When you light your initial fire, try cracking an outside door or window near the stove for a bit until you get some heat into your chimney to cause a good updraft.
I had the same smoke spillage issues on first fire with my F118CB (black bear)........


----------



## Jotul118 (Dec 6, 2013)

Fort Wisers said:


> How tall is your chimney?
> What diameter?
> 
> When you light your initial fire, try cracking an outside door or window near the stove for a bit until you get some heat into your chimney to cause a good updraft.
> I had the same smoke spillage issues on first fire with my F118CB (black bear)........


Thank you! I will do so! Once the fire gets going the draft is great. The only other thing I can think of for the issues with smoking at a cold start might be the smaller diameter of the 118s flue (4") stepping up to the 8" Duravent piping.

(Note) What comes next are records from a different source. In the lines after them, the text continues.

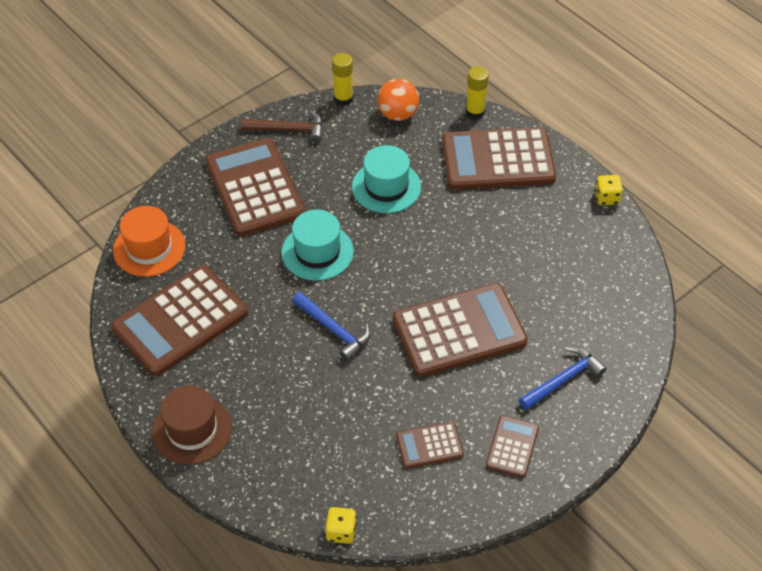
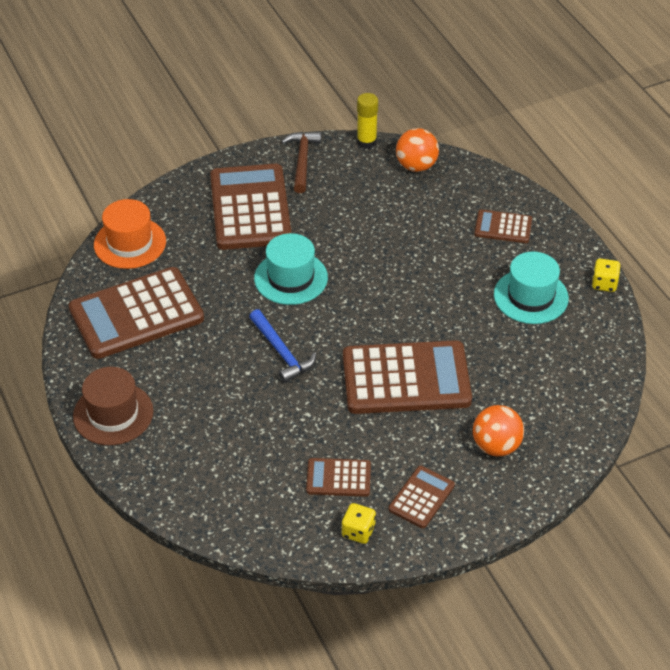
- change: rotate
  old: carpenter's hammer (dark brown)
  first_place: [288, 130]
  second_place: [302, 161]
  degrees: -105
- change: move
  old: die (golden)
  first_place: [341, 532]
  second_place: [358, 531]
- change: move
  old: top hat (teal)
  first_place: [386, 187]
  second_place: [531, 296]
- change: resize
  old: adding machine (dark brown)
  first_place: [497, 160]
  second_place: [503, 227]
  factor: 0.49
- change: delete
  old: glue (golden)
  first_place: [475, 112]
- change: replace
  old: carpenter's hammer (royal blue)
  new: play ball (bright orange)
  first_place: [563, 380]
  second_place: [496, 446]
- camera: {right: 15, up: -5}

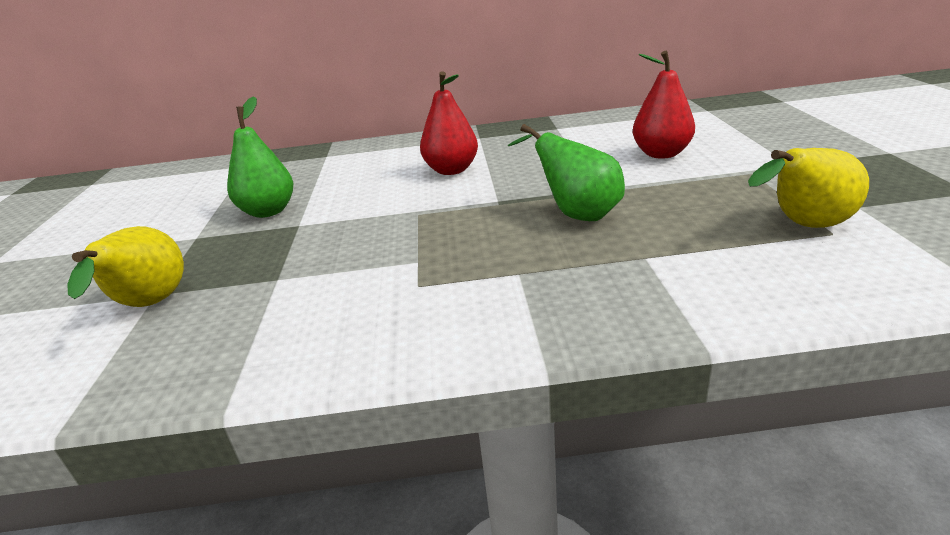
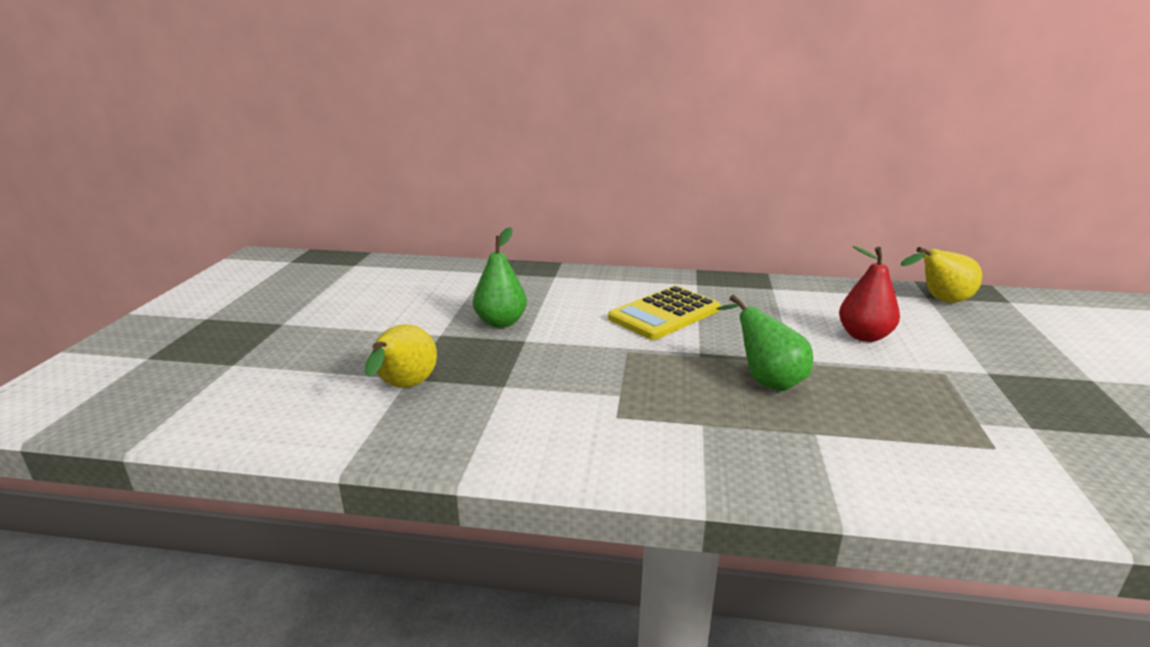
- change: replace
  old: pear (crimson)
  new: adding machine (golden)
  first_place: [451, 170]
  second_place: [664, 314]
- change: move
  old: pear (golden)
  first_place: [803, 226]
  second_place: [940, 301]
- camera: {right: 10, up: -5}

The hair dryer trick seemed to work well but on principle, it would be nice to do it by match and tinder. Lighting some news paper and reaching up into the baffle with it helps, but paper fragments float out into the room which is kind of a pain.

Little by little and bit by bit as they say though..


----------



## aansorge (Dec 6, 2013)

Add a 3 foot section of chimney and see what happens.


----------



## Jotul118 (Dec 6, 2013)

aansorge said:


> Add a 3 foot section of chimney and see what happens.


You know, I was going to add that as a thought in my last reply. I did add a 3 foot section and it has certainly helped, but I am leaning toward another 3 foot section if all else fails with other suggestions.

Thanks!


----------



## Fort Wisers (Dec 6, 2013)

I agree with aansorge.
When we first installed our stove I had numerous draft issues the first day I used it.
I'm going from 4" at the stove outlet to a 6" flue/chimney.
The original stack height was just shy of 10 feet.
After about an hour of fighting with smoke we added a section that upped the stck height to  over 12 feet and it made a huge difference.....
I can imagine running into 8" (depending on the stack height) might be causing some draft issues.
Keep in mind these are two different stoves so we might end up with some different results.....


----------



## Jotul118 (Dec 6, 2013)

Fort Wisers said:


> I agree with aansorge.
> When we first installed our stove I had numerous draft issues the first day I used it.
> I'm going from 4" at the stove outlet to a 6" flue/chimney.
> The original stack height was just shy of 10 feet.
> ...


 
I here you! I am going to try out some of those kind suggestions first and if I still have the same issues, I will indeed add yet another 3' section of pipe. My question then would be, how do I get at the cap and clean out that cursed spark arrester? I have found it relatively easy doing the sweep from the bottom up, but the cap seems like it could become a ripe pain in the ...

I guess one could take the arrester out? How often are all of you checking and cleaning out exterior (double or triple wall) pipe? I was just curious because I was figuring on doing it monthly.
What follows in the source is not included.